[Task requirements] Return each line of the listing in which the word "MEDIUM" appears.

[Input]
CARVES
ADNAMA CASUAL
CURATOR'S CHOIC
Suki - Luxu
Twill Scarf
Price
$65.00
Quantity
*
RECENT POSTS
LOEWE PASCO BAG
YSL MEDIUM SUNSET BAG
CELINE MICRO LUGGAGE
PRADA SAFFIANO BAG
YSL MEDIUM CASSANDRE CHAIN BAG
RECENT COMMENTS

[Answer area]
YSL MEDIUM SUNSET BAG
YSL MEDIUM CASSANDRE CHAIN BAG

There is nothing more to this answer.